The political fight is never an easy one. I therefore sincerely commiserate with Mr. Ranil Wickremesinghe in his unsuccessful attempt to win the Presidency. And yet I say to Mr. Wickremesinghe that he should take heart. He must take heart, because the very significant support that he and his party commands can mean one thing and one thing only: that the people of this country still intend for him to play a major role in our efforts to forge a new Sri Lanka of tranquility and tremendous opportunity that stands so close at hand.
Mr. Wickremesinghe, I stretch out my hand to you to join this government, both you and your supporters. I call upon you and your supporters to honour now by your actions the commitment to which you gave yourself throughout your election campaign, the commitment to this nation's peace, without compromising in any way with those who attempt to sow terror even for narrow political gains.
At the same time, I stretch out my hand to the leaders of all our nation's communities and faiths. Together, let us set out to clear away this culture of terror and death, let us invite all our cadres to join in this journey to rehumanise our nation's soul. Let us do as our various faiths tell us all to do, and leave behind the pettiness and spitefulness and difference to achieve this first, most desperate and most urgent target of peace, before we attempt to achieve all else.

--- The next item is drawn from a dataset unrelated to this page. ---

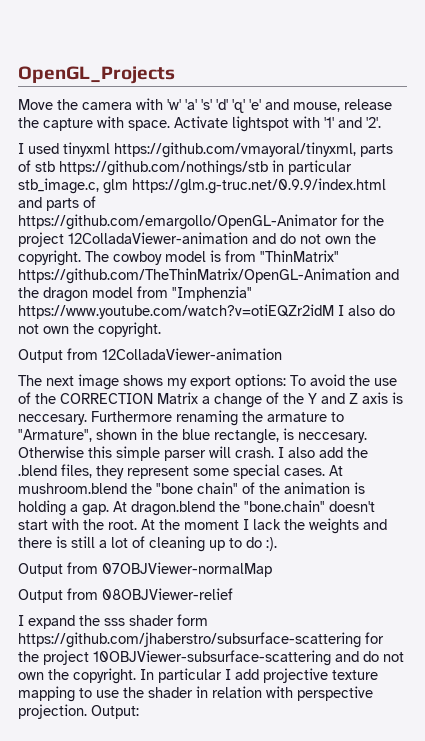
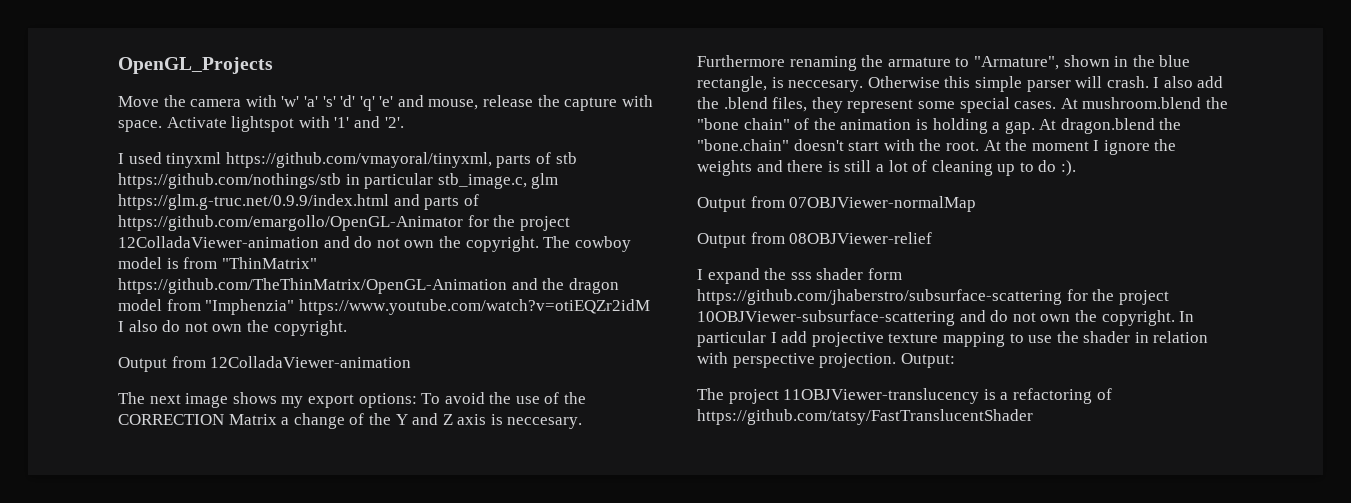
[253,519,281,530] lack -> [1103,140,1150,155] ignore
(139, 712) none -> [697,388,1112,404] [697,409,1033,425] // The project 11OBJViewer-translucency is a refactoring of https://github.com/tatsy/FastTranslucentShader

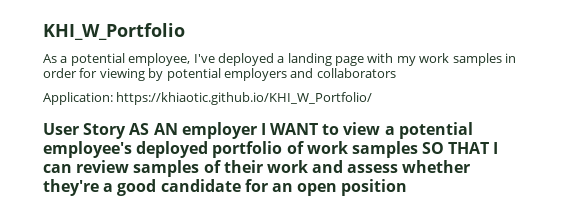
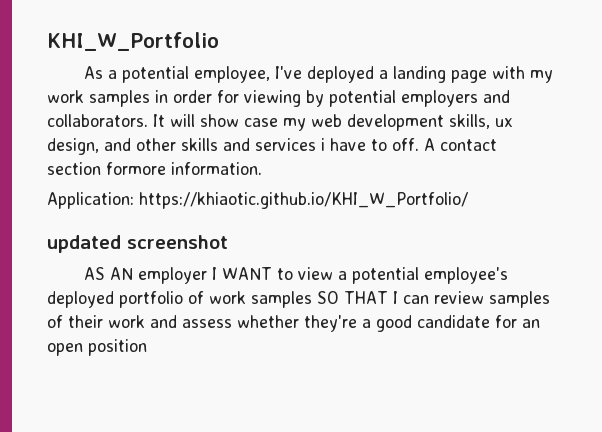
[316,68,396,78] collaborators -> [47,114,513,131] [47,138,497,155] [47,162,262,175] collaborators. It will show case my web development skills, ux design, and other skills and services i have to off. A contact section formore information.
[43,123,127,139] User Story -> [47,235,228,253] updated screenshot //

I sympathize with those young and innocent people of our nation who have for too long been intimidated by terror into supporting the LTTE. I embrace you as dearly as I embrace my own children, and entreat you to give up this hatred which is gnawing away at your heart, and join in this nation's collective noble effort for your salvation and ours. It is only through that understanding that you will be able to convince your leaders that hatred is not the solution to any human problem.
In particular, I stretch out my hand to all our Tamil brothers and sisters who believed, mistakenly, in the benevolence of Mr. Prabhakaran to reject for once and for all the LTTE and all the violence and hatred they stand for. You must see the light of peace. I urge you to use every ounce of influence at your disposal to bring Mr. Prabhakaran to the negotiating table without any further delay. I urge you to persuade with every conceivable argument anyone who is a member or a supporter of the LTTE to renounce violence and join us in establishing peace.
I still believe in the goodness of man. I believe the time has finally come for the goodness of man to reign supreme throughout this nation. This is my one ambition, and from the achievement of this ambition, everything else that we long for and cherish will flow without hindrance.
From the threshold of death I have come back in order that I join with all of you to achieve this most urgent and noble task for our beloved land, for our people, and for our children.